Again, it seems that the court's decision to deny this request was based on its erroneous determination that Pulcino's claim should be limited to wrongful termination from her handler position. Because we have held that Pulcino's claim includes wrongful coercion and interference, FedEx's communications with managers about its employees' union affiliations are relevant, especially given Bailey's testimony that he placed Pulcino in a handler position because that was "the information {he} got," from an unnamed supervisor. The communications Pulcino sought were not unduly burdensome given the scope of this case. The discovery, subject to any appropriate limitations, should be permitted on remand.
Pulcino also claims that FedEx's discovery abuses warrant a new trial under CR 59(a). In determining whether there is a discovery violation under CR 26(g), "the court should consider all of the surrounding circumstances, the importance of the evidence to its proponent, and the ability of the opposing party to formulate a response or to comply with the request." Pulcino alleges FedEx abused discovery rules in three instances. First, in an effort to find similarly situated FAs, she requested the last known addresses and phone numbers of the furloughed FAs. FedEx initially refused this request, but after a rule 26(i) conference, it produced a list of addresses. But the list gave no residential addresses and had the same Los Angeles FedEx station address and phone number for 209 of the 250 FAs, many of whom had never worked in Los Angeles. For instance, Billye Senseman, an FA who Pulcino located on her own, was involved in litigation with FedEx at the time of the request, but FedEx provided the Los Angeles address for Senseman even though she had never worked there. Pulcino points out that in the 1992 NMB proceeding, FedEx claimed that it had two lists of residential addresses and phone numbers for flight crew members.
Second, Pulcino asked FedEx to identify the document which provided that FAs should be treated as external candidates for FedEx jobs. FedEx provided several vague answers, including "the Agreement . . . speaks for itself," the "union flatly rejected the offer that they be considered internal candidates for these positions," and that "post-contract negotiations" provided for this compromise, but provided no tangible evidence of any of these contradictory statements.

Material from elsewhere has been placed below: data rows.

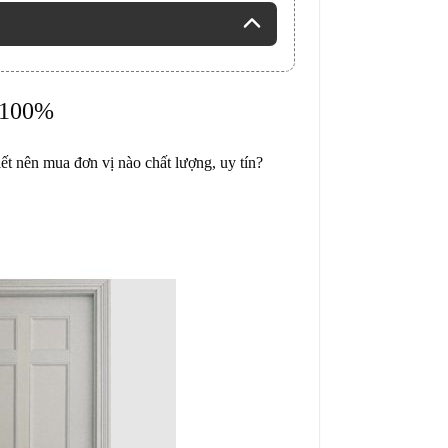
c 100%
t nên mua đơn vị nào chất lượng, uy tín?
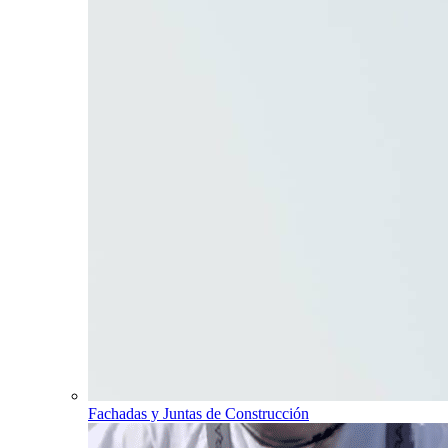
Fachadas y Juntas de Construcción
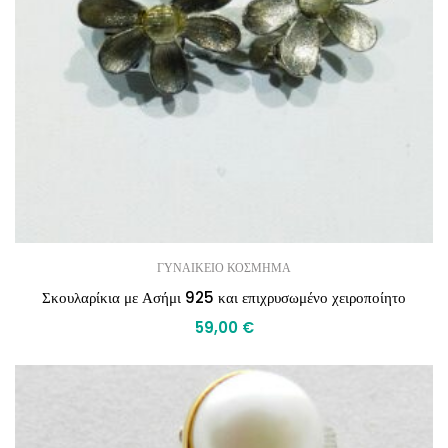
ΓΥΝΑΙΚΕΙΟ ΚΟΣΜΗΜΑ
Σκουλαρίκια με Ασήμι 925 και επιχρυσωμένο χειροποίητο
59,00
€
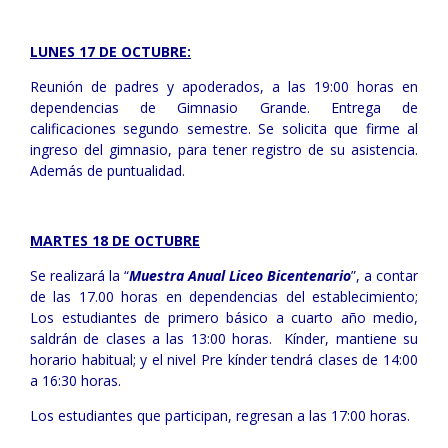
LUNES 17 DE OCTUBRE:
Reunión de padres y apoderados, a las 19:00 horas en
dependencias de Gimnasio Grande. Entrega de
calificaciones segundo semestre. Se solicita que firme al
ingreso del gimnasio, para tener registro de su asistencia.
Además de puntualidad.
MARTES 18 DE OCTUBRE
Se realizará la “
Muestra Anual Liceo Bicentenario
”, a contar
de las 17.00 horas en dependencias del establecimiento;
Los estudiantes de primero básico a cuarto año medio,
saldrán de clases a las 13:00 horas. Kínder, mantiene su
horario habitual; y el nivel Pre kínder tendrá clases de 14:00
a 16:30 horas.
Los estudiantes que participan, regresan a las 17:00 horas.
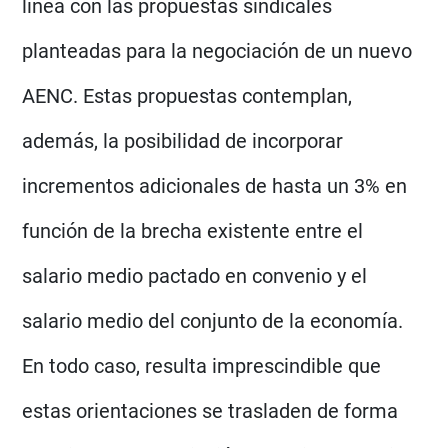
línea con las propuestas sindicales
planteadas para la negociación de un nuevo
AENC. Estas propuestas contemplan,
además, la posibilidad de incorporar
incrementos adicionales de hasta un 3% en
función de la brecha existente entre el
salario medio pactado en convenio y el
salario medio del conjunto de la economía.
En todo caso, resulta imprescindible que
estas orientaciones se trasladen de forma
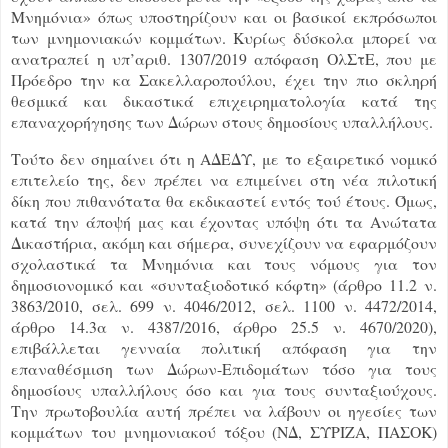
Μνημόνια» όπως υποστηρίζουν και οι βασικοί εκπρόσωποι
των μνημονιακών κομμάτων. Κυρίως δύσκολα μπορεί να
ανατραπεί η υπ’αριθ. 1307/2019 απόφαση ΟλΣτΕ, που με
Πρόεδρο την κα Σακελλαροπούλου, έχει την πιο σκληρή
θεσμικά και δικαστικά επιχειρηματολογία κατά της
επαναχορήγησης των Δώρων στους δημοσίους υπαλλήλους.
Τούτο δεν σημαίνει ότι η ΑΔΕΔΥ, με το εξαιρετικό νομικό
επιτελείο της, δεν πρέπει να επιμείνει στη νέα πιλοτική
δίκη που πιθανότατα θα εκδικαστεί εντός τού έτους. Όμως,
κατά την άποψή μας και έχοντας υπόψη ότι τα Ανώτατα
Δικαστήρια, ακόμη και σήμερα, συνεχίζουν να εφαρμόζουν
σχολαστικά τα Μνημόνια και τους νόμους για τον
δημοσιονομικό και «συνταξιοδοτικό κόφτη» (άρθρο 11.2 ν.
3863/2010, σελ. 699 ν. 4046/2012, σελ. 1100 ν. 4472/2014,
άρθρο 14.3α ν. 4387/2016, άρθρο 25.5 ν. 4670/2020),
επιβάλλεται γενναία πολιτική απόφαση για την
επαναθέσμιση των Δώρων-Επιδομάτων τόσο για τους
δημοσίους υπαλλήλους όσο και για τους συνταξιούχους.
Την πρωτοβουλία αυτή πρέπει να λάβουν οι ηγεσίες των
κομμάτων του μνημονιακού τόξου (ΝΔ, ΣΥΡΙΖΑ, ΠΑΣΟΚ)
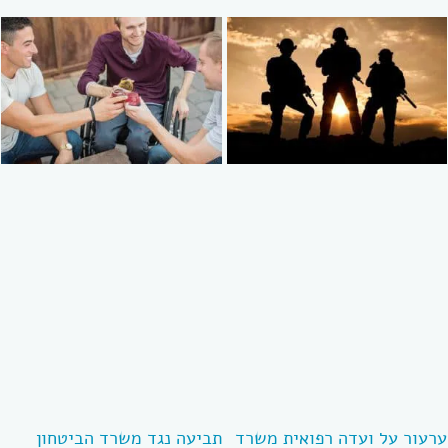
ערעור על ועדה רפואית משרד
תביעה נגד משרד הביטחון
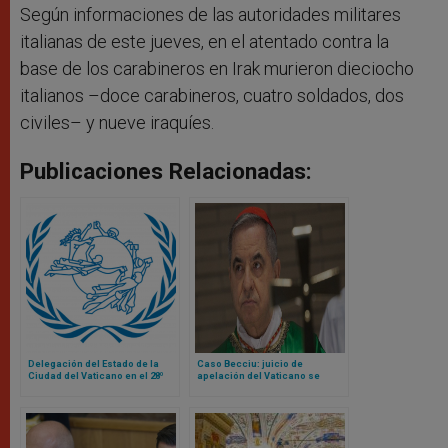
Según informaciones de las autoridades militares
italianas de este jueves, en el atentado contra la
base de los carabineros en Irak murieron dieciocho
italianos –doce carabineros, cuatro soldados, dos
civiles– y nueve iraquíes.
Publicaciones Relacionadas:
Delegación del Estado de la
Caso Becciu: juicio de
Ciudad del Vaticano en el 28º
apelación del Vaticano se
Congreso Postal Universal
adentra en aguas inexploradas
en medio de cuestionamientos
sobre el papel de la fiscalía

And third, in response to Pulcino's repeated requests for the FA handbook, FedEx's attorney assured the trial court, "It's on its way. . . . {W}e have found a flight attendant's handbook, it's being overnighted, should arrive today. It will be turned over. . . . We'll get it here as soon as possible . . . ." The handbook never arrived. Pulcino points out that she had no way of obtaining it because the FAs were required to return their handbooks in order to receive their last paycheck, and that FedEx's continued assertions about the legitimacy of its decision to treat FAs as external candidates were partially based on this handbook. These examples demonstrate that FedEx made it extremely difficult for Pulcino to access the information she needed to develop her claim. We direct the trial court to order production of these documents on remand.